Questions to answer:
- Who is most likely to decline next season?
- Who is most likely to improve?
- What's causing the discrepancy for each player?
Exercise 2: Barrel Rate vs. Home Run Analysis
Task: Analyze the relationship between barrel rate and home run totals.
Steps:
- Collect barrel% and HR data for 20+ qualified hitters
- Create a scatter plot: Barrel% (x-axis) vs. HR (y-axis)
- Calculate correlation coefficient
- Identify outliers - high barrel%, low HR and vice versa
- Investigate why outliers exist (park factors, launch angle within barrels)
Questions to answer:
- How strong is the correlation between Barrel% and HR?
- What barrel% typically produces 30+ HR?
- Which players have high barrels but low HR? Why?

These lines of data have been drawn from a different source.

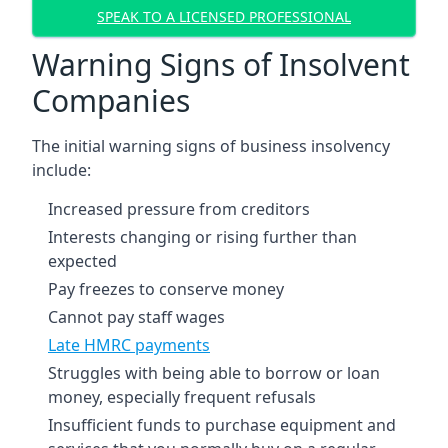
SPEAK TO A LICENSED PROFESSIONAL
Warning Signs of Insolvent
Companies
The initial warning signs of business insolvency
include:
Increased pressure from creditors
Interests changing or rising further than
expected
Pay freezes to conserve money
Cannot pay staff wages
Late HMRC payments
Struggles with being able to borrow or loan
money, especially frequent refusals
Insufficient funds to purchase equipment and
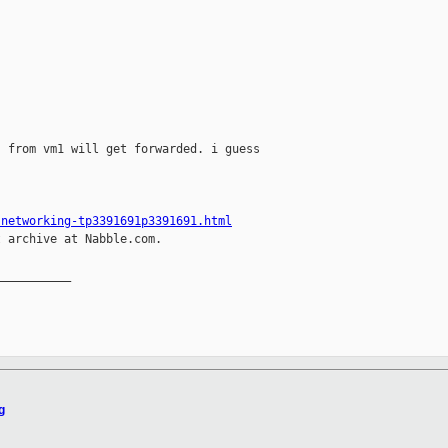
 from vm1 will get forwarded. i guess

-networking-tp3391691p3391691.html
 archive at Nabble.com.

__________

g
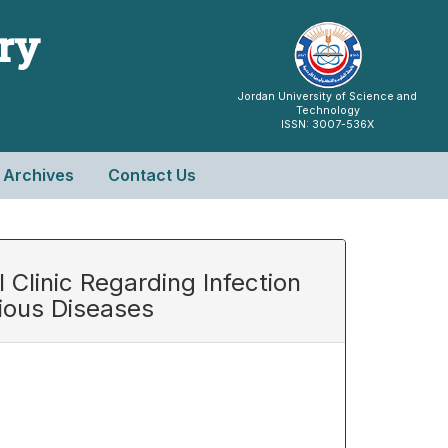
try
Jordan University of Science and
Technology
ISSN: 3007-536X
Archives
Contact Us
Clinic Regarding Infection
tious Diseases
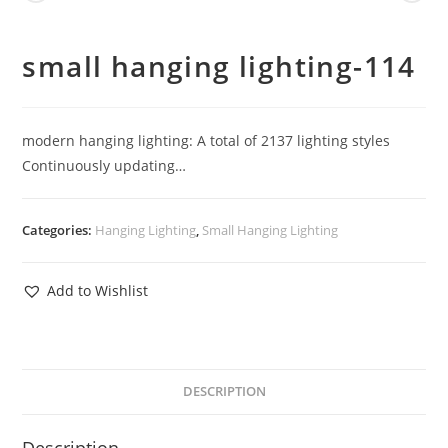
small hanging lighting-114
modern hanging lighting: A total of 2137 lighting styles
Continuously updating…
Categories:
Hanging Lighting
,
Small Hanging Lighting
Add to Wishlist
DESCRIPTION
Description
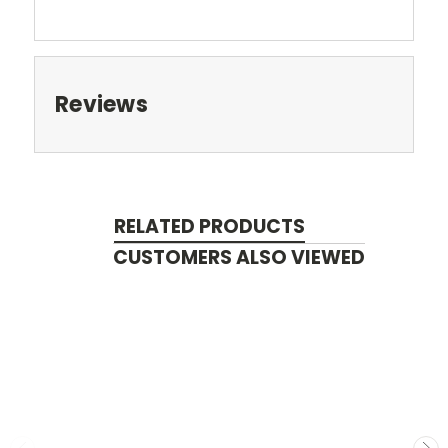
Reviews
RELATED PRODUCTS
CUSTOMERS ALSO VIEWED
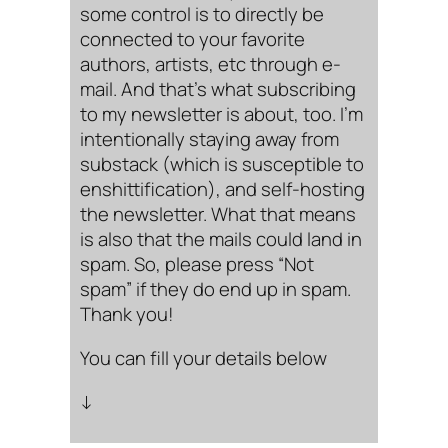
some control is to directly be
connected to your favorite
authors, artists, etc through e-
mail. And that’s what subscribing
to my newsletter is about, too. I’m
intentionally staying away from
substack (which is susceptible to
enshittification), and self-hosting
the newsletter. What that means
is also that the mails could land in
spam. So, please press “Not
spam” if they do end up in spam.
Thank you!
You can fill your details below
↓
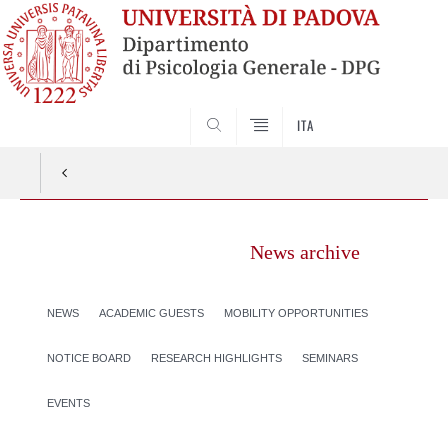
SEARCH
ITA
News archive
NEWS
ACADEMIC GUESTS
MOBILITY OPPORTUNITIES
NOTICE BOARD
RESEARCH HIGHLIGHTS
SEMINARS
EVENTS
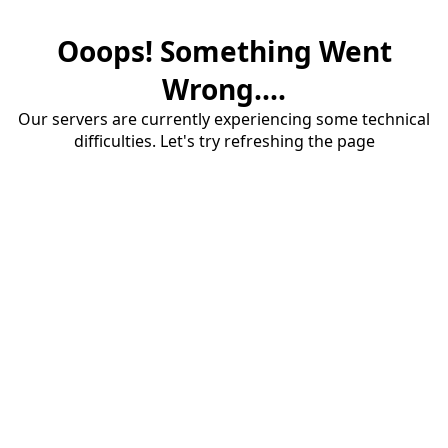
Ooops! Something Went
Wrong....
Our servers are currently experiencing some technical
difficulties. Let's try refreshing the page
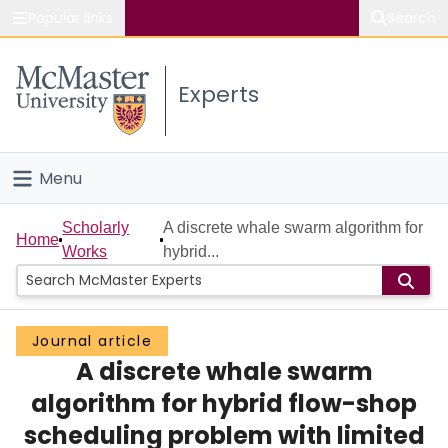
Popular links
Search
About McMaster
Experts
Study
Visit
Menu
Connect
Home
Scholarly
A discrete whale swarm algorithm for
Home
Works
hybrid...
People
Groups
Journal article
A discrete whale swarm
Scholarly Works
algorithm for hybrid flow-shop
About
scheduling problem with limited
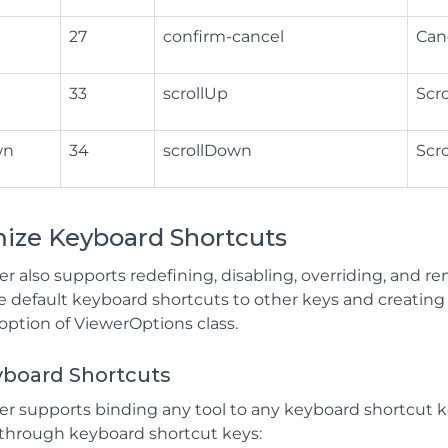
27
confirm-cancel
Can
33
scrollUp
Scro
wn
34
scrollDown
Scr
ize Keyboard Shortcuts
r also supports redefining, disabling, overriding, and re
e default keyboard shortcuts to other keys and creatin
option of ViewerOptions class.
yboard Shortcuts
 supports binding any tool to any keyboard shortcut key.
 through keyboard shortcut keys:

Exercise 3: Complete Hitter Profile
Task: Create a complete Statcast profile for two contrasting hitters - one power hitter and one contact/speed hitter.
Suggested players:
- Power: Aaron Judge, Kyle Schwarber, Pete Alonso
- Contact/Speed: Luis Arraez, Steven Kwan, Elly De La Cruz
Requirements:
- Use the
create_complete_hitter_profile()function - Calculate all key metrics for both players
- Compare and contrast their profiles
- Explain how their different approaches produce value
- Predict future performance based on Statcast data
Exercise 4: Launch Angle Revolution Analysis
Task: Analyze how launch angles have changed over time and their impact on home runs.
Steps:
- Fetch league-wide data from 2015, 2018, and 2024
- Calculate average launch angle for each year
- Calculate FB% (25-50°) for each year
- Compare to league-wide HR totals
- Identify when the "launch angle revolution" peaked
Questions to answer:
- How much has average launch angle increased since 2015?
- What year had the highest fly ball rate?

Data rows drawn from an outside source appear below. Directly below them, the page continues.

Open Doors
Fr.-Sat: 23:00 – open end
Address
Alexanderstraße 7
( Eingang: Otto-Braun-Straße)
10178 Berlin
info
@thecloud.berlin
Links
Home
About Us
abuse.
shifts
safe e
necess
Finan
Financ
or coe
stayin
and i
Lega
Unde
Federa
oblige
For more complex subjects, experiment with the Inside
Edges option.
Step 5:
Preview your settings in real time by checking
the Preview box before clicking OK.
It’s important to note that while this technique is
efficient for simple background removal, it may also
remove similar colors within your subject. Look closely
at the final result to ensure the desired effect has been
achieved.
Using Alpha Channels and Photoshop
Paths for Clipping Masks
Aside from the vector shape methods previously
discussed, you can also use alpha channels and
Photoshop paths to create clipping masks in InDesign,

- Has the revolution plateaued or reversed?
- What's the relationship between league-wide launch angle and HR totals?
Chapter Summary
In this chapter, we've explored the revolutionary world of Statcast Analytics, focusing specifically on hitting metrics. We've learned:
- Statcast's Impact: Since 2015, ball and player tracking has provided unprecedented insight into player performance
- Exit Velocity: The foundational power metric, with 95+ mph representing "hard hit" contact and elite hitters averaging 93+ mph
- Launch Angle: The vertical component of batted balls, with the "sweet spot" (8-32°) combining the high BABIP of line drives with home run power
- Barrels: The perfect combination of exit velocity and launch angle, representing elite contact quality with .500+ BA and 1.500+ SLG
- Expected Statistics (xStats): Metrics like xBA and xwOBA that isolate contact quality from luck and defense, crucial for identifying regression candidates
- Spray Analysis: Understanding pull/center/opposite field tendencies and their implications for defensive positioning
- Sprint Speed: The pure athleticism metric that impacts BABIP, especially on ground balls, and baserunning value
- Advanced Analysis: Plate coverage, pitch type splits, and count-based performance reveal the complete picture of a hitter's approach
- Complete Profiles: Combining all Statcast metrics creates a comprehensive view of hitter talent, separating skill from circumstance
The Statcast revolution has fundamentally changed baseball analysis. We no longer need to rely solely on outcome-based statistics that blend skill, luck, defense, and park factors. Instead, we can isolate the hitter's contribution - the quality of contact - and build predictive models that identify future performance more accurately than ever before.
In the next chapter, we'll shift our focus to Statcast Pitching Analytics, exploring how similar tracking technologies have transformed our understanding of pitchers.